= YOUR INSTRUCTIONS =
Rewrite every line of the material with "binomial name" substituted for "scientific name", leaving everything else unchanged.

── GIVEN DATA

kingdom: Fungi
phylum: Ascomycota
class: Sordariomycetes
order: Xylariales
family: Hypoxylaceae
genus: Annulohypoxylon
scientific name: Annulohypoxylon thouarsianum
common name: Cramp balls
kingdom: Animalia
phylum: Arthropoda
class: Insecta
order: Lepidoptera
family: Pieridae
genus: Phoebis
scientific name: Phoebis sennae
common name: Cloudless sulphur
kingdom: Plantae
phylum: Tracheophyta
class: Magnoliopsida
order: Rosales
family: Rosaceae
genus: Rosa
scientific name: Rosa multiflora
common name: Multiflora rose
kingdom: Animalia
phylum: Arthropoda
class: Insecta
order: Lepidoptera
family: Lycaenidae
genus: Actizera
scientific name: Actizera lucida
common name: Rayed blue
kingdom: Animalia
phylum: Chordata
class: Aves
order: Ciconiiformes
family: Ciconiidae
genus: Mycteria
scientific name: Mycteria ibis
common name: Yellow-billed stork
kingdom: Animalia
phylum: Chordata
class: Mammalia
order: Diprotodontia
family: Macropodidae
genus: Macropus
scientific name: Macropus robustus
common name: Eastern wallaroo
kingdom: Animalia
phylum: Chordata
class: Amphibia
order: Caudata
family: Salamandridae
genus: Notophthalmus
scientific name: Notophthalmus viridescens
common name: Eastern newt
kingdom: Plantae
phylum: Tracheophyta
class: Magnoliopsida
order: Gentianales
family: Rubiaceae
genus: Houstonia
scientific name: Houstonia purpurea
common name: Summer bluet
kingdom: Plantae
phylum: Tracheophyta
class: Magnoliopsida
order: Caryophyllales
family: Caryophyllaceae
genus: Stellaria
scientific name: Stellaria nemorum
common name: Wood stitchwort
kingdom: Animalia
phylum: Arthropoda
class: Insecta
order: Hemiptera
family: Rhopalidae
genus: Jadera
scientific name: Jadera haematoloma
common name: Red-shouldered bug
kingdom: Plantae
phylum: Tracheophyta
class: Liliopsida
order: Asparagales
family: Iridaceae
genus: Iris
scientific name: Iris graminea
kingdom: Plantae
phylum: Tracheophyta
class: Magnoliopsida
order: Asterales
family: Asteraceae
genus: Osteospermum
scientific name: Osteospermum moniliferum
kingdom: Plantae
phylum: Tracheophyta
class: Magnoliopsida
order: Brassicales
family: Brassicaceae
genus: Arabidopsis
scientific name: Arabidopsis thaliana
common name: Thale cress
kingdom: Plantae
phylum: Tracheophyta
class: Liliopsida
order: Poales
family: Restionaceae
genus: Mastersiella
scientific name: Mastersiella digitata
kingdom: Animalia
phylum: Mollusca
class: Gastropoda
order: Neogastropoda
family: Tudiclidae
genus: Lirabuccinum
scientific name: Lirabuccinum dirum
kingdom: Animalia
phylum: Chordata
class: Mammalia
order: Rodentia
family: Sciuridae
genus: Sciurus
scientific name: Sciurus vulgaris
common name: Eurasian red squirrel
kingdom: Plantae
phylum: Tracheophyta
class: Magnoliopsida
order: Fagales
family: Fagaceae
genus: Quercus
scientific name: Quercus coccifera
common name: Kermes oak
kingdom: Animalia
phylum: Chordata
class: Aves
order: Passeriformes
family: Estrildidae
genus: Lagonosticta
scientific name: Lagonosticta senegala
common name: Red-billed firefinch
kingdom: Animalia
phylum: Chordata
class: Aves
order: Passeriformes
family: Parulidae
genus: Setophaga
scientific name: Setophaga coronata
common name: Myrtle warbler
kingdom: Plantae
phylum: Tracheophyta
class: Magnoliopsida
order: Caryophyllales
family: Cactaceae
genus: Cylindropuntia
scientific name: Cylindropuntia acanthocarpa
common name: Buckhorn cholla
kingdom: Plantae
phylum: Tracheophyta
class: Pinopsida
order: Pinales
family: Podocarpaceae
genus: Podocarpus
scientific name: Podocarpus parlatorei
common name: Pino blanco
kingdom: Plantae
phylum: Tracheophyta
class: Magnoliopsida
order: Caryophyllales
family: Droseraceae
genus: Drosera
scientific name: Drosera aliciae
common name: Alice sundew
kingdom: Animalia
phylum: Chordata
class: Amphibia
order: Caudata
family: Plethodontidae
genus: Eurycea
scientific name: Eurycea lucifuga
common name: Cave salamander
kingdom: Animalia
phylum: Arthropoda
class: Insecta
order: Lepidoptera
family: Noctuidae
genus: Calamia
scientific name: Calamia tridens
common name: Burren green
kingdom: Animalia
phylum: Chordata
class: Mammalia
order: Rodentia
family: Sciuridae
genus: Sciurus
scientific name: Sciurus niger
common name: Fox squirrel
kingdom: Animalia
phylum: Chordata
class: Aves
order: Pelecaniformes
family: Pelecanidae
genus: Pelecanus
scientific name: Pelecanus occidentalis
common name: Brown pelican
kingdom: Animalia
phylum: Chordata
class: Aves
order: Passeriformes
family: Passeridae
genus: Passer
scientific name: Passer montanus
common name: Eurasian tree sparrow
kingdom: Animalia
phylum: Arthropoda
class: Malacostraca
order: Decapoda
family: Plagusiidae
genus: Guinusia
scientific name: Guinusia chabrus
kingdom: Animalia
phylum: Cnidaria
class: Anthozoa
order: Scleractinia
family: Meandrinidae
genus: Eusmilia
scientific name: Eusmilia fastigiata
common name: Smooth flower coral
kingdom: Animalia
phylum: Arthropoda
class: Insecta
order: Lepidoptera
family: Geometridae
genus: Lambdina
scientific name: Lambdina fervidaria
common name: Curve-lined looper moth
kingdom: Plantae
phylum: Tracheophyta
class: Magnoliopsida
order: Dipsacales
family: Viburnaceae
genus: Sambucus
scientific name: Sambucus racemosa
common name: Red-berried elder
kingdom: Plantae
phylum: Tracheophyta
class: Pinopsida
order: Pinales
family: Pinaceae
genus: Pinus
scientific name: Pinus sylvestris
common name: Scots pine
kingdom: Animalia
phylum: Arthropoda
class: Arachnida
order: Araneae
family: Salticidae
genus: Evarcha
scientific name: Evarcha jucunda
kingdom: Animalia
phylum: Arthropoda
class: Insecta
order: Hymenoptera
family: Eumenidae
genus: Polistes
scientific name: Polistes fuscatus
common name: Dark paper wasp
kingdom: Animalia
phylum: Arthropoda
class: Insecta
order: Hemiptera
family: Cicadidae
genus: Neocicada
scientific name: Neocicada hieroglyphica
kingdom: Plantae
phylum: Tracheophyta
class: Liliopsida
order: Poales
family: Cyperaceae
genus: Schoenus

────

= COMPLETED TASK =
kingdom: Fungi
phylum: Ascomycota
class: Sordariomycetes
order: Xylariales
family: Hypoxylaceae
genus: Annulohypoxylon
binomial name: Annulohypoxylon thouarsianum
common name: Cramp balls
kingdom: Animalia
phylum: Arthropoda
class: Insecta
order: Lepidoptera
family: Pieridae
genus: Phoebis
binomial name: Phoebis sennae
common name: Cloudless sulphur
kingdom: Plantae
phylum: Tracheophyta
class: Magnoliopsida
order: Rosales
family: Rosaceae
genus: Rosa
binomial name: Rosa multiflora
common name: Multiflora rose
kingdom: Animalia
phylum: Arthropoda
class: Insecta
order: Lepidoptera
family: Lycaenidae
genus: Actizera
binomial name: Actizera lucida
common name: Rayed blue
kingdom: Animalia
phylum: Chordata
class: Aves
order: Ciconiiformes
family: Ciconiidae
genus: Mycteria
binomial name: Mycteria ibis
common name: Yellow-billed stork
kingdom: Animalia
phylum: Chordata
class: Mammalia
order: Diprotodontia
family: Macropodidae
genus: Macropus
binomial name: Macropus robustus
common name: Eastern wallaroo
kingdom: Animalia
phylum: Chordata
class: Amphibia
order: Caudata
family: Salamandridae
genus: Notophthalmus
binomial name: Notophthalmus viridescens
common name: Eastern newt
kingdom: Plantae
phylum: Tracheophyta
class: Magnoliopsida
order: Gentianales
family: Rubiaceae
genus: Houstonia
binomial name: Houstonia purpurea
common name: Summer bluet
kingdom: Plantae
phylum: Tracheophyta
class: Magnoliopsida
order: Caryophyllales
family: Caryophyllaceae
genus: Stellaria
binomial name: Stellaria nemorum
common name: Wood stitchwort
kingdom: Animalia
phylum: Arthropoda
class: Insecta
order: Hemiptera
family: Rhopalidae
genus: Jadera
binomial name: Jadera haematoloma
common name: Red-shouldered bug
kingdom: Plantae
phylum: Tracheophyta
class: Liliopsida
order: Asparagales
family: Iridaceae
genus: Iris
binomial name: Iris graminea
kingdom: Plantae
phylum: Tracheophyta
class: Magnoliopsida
order: Asterales
family: Asteraceae
genus: Osteospermum
binomial name: Osteospermum moniliferum
kingdom: Plantae
phylum: Tracheophyta
class: Magnoliopsida
order: Brassicales
family: Brassicaceae
genus: Arabidopsis
binomial name: Arabidopsis thaliana
common name: Thale cress
kingdom: Plantae
phylum: Tracheophyta
class: Liliopsida
order: Poales
family: Restionaceae
genus: Mastersiella
binomial name: Mastersiella digitata
kingdom: Animalia
phylum: Mollusca
class: Gastropoda
order: Neogastropoda
family: Tudiclidae
genus: Lirabuccinum
binomial name: Lirabuccinum dirum
kingdom: Animalia
phylum: Chordata
class: Mammalia
order: Rodentia
family: Sciuridae
genus: Sciurus
binomial name: Sciurus vulgaris
common name: Eurasian red squirrel
kingdom: Plantae
phylum: Tracheophyta
class: Magnoliopsida
order: Fagales
family: Fagaceae
genus: Quercus
binomial name: Quercus coccifera
common name: Kermes oak
kingdom: Animalia
phylum: Chordata
class: Aves
order: Passeriformes
family: Estrildidae
genus: Lagonosticta
binomial name: Lagonosticta senegala
common name: Red-billed firefinch
kingdom: Animalia
phylum: Chordata
class: Aves
order: Passeriformes
family: Parulidae
genus: Setophaga
binomial name: Setophaga coronata
common name: Myrtle warbler
kingdom: Plantae
phylum: Tracheophyta
class: Magnoliopsida
order: Caryophyllales
family: Cactaceae
genus: Cylindropuntia
binomial name: Cylindropuntia acanthocarpa
common name: Buckhorn cholla
kingdom: Plantae
phylum: Tracheophyta
class: Pinopsida
order: Pinales
family: Podocarpaceae
genus: Podocarpus
binomial name: Podocarpus parlatorei
common name: Pino blanco
kingdom: Plantae
phylum: Tracheophyta
class: Magnoliopsida
order: Caryophyllales
family: Droseraceae
genus: Drosera
binomial name: Drosera aliciae
common name: Alice sundew
kingdom: Animalia
phylum: Chordata
class: Amphibia
order: Caudata
family: Plethodontidae
genus: Eurycea
binomial name: Eurycea lucifuga
common name: Cave salamander
kingdom: Animalia
phylum: Arthropoda
class: Insecta
order: Lepidoptera
family: Noctuidae
genus: Calamia
binomial name: Calamia tridens
common name: Burren green
kingdom: Animalia
phylum: Chordata
class: Mammalia
order: Rodentia
family: Sciuridae
genus: Sciurus
binomial name: Sciurus niger
common name: Fox squirrel
kingdom: Animalia
phylum: Chordata
class: Aves
order: Pelecaniformes
family: Pelecanidae
genus: Pelecanus
binomial name: Pelecanus occidentalis
common name: Brown pelican
kingdom: Animalia
phylum: Chordata
class: Aves
order: Passeriformes
family: Passeridae
genus: Passer
binomial name: Passer montanus
common name: Eurasian tree sparrow
kingdom: Animalia
phylum: Arthropoda
class: Malacostraca
order: Decapoda
family: Plagusiidae
genus: Guinusia
binomial name: Guinusia chabrus
kingdom: Animalia
phylum: Cnidaria
class: Anthozoa
order: Scleractinia
family: Meandrinidae
genus: Eusmilia
binomial name: Eusmilia fastigiata
common name: Smooth flower coral
kingdom: Animalia
phylum: Arthropoda
class: Insecta
order: Lepidoptera
family: Geometridae
genus: Lambdina
binomial name: Lambdina fervidaria
common name: Curve-lined looper moth
kingdom: Plantae
phylum: Tracheophyta
class: Magnoliopsida
order: Dipsacales
family: Viburnaceae
genus: Sambucus
binomial name: Sambucus racemosa
common name: Red-berried elder
kingdom: Plantae
phylum: Tracheophyta
class: Pinopsida
order: Pinales
family: Pinaceae
genus: Pinus
binomial name: Pinus sylvestris
common name: Scots pine
kingdom: Animalia
phylum: Arthropoda
class: Arachnida
order: Araneae
family: Salticidae
genus: Evarcha
binomial name: Evarcha jucunda
kingdom: Animalia
phylum: Arthropoda
class: Insecta
order: Hymenoptera
family: Eumenidae
genus: Polistes
binomial name: Polistes fuscatus
common name: Dark paper wasp
kingdom: Animalia
phylum: Arthropoda
class: Insecta
order: Hemiptera
family: Cicadidae
genus: Neocicada
binomial name: Neocicada hieroglyphica
kingdom: Plantae
phylum: Tracheophyta
class: Liliopsida
order: Poales
family: Cyperaceae
genus: Schoenus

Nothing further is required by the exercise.